Lilly decidiu aparecer para almoçar. Queria ter inventando uma desculpa qualquer, mas preciso de algum contato humano e a minha irmã é a única pessoa que sei que nunca me irá apunhalar.

— Secalhar não durmo há dias.

— Tens falado com a Tess?

Fito-a. — Por que acho que já sabes a resposta a essa pergunta?

Lilly dá de ombros. — Quero ouvir o teu lado.

— Não temos falado. Pronto, agora já sabes o meu lado.

— Não sejas teimoso, Mikael.

Bufo um riso. — Estou a ser teimoso?

— Estás. Aliás, estão os dois. O que aconteceu para que pareça que não querem ver o outro à frente?

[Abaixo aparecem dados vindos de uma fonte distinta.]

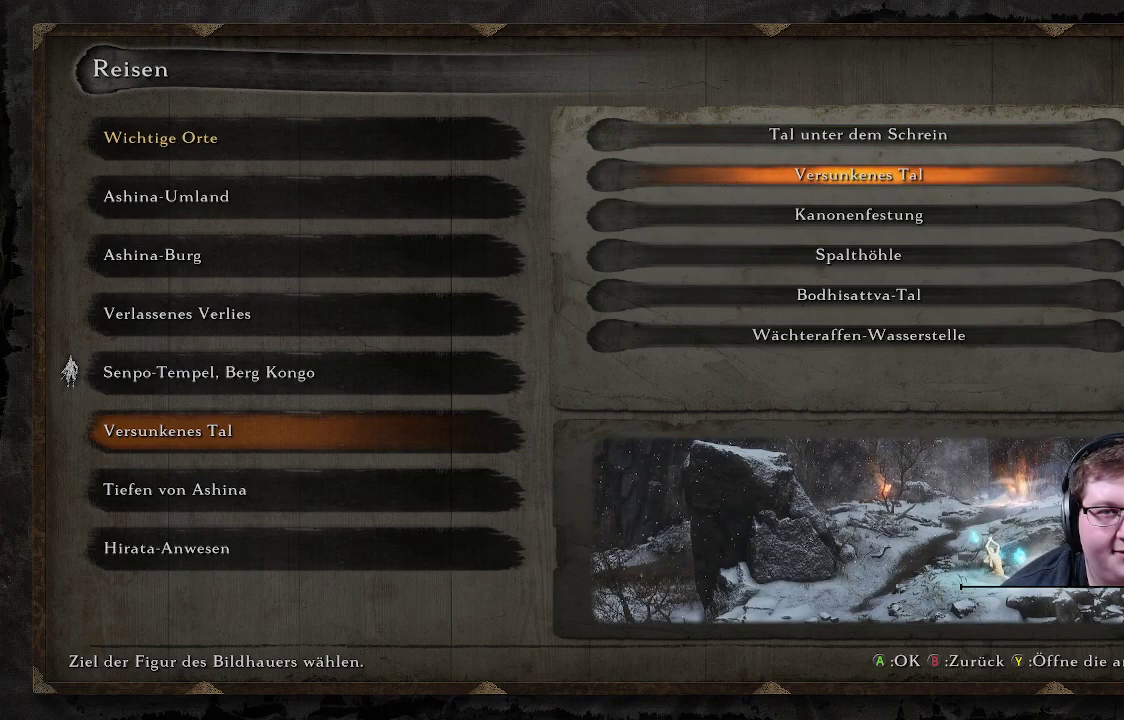
{"buttons": [], "left_stick": "center", "right_stick": "center", "events": []}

Enrugo a testa. Lilly não sabe?

Quando voltei para o apartamento, no dia seguinte, Lilly apareceu. Era impossível esconder-lhe o que aconteceu. A minha cara contava quase toda a história, ela só precisava de alguns pormenores. Foram esses pormenores que lhe contei. Não quis envolver Tess. Tinha sido egoísta ao ter-me refugiado nela e sabia que a tinha magoado de alguma forma. Não me atrevi a tocar no nome dela ou a passar perto da loja ou da sua casa durante toda esta semana.

— Não aconteceu nada. Não sei do que estás a falar.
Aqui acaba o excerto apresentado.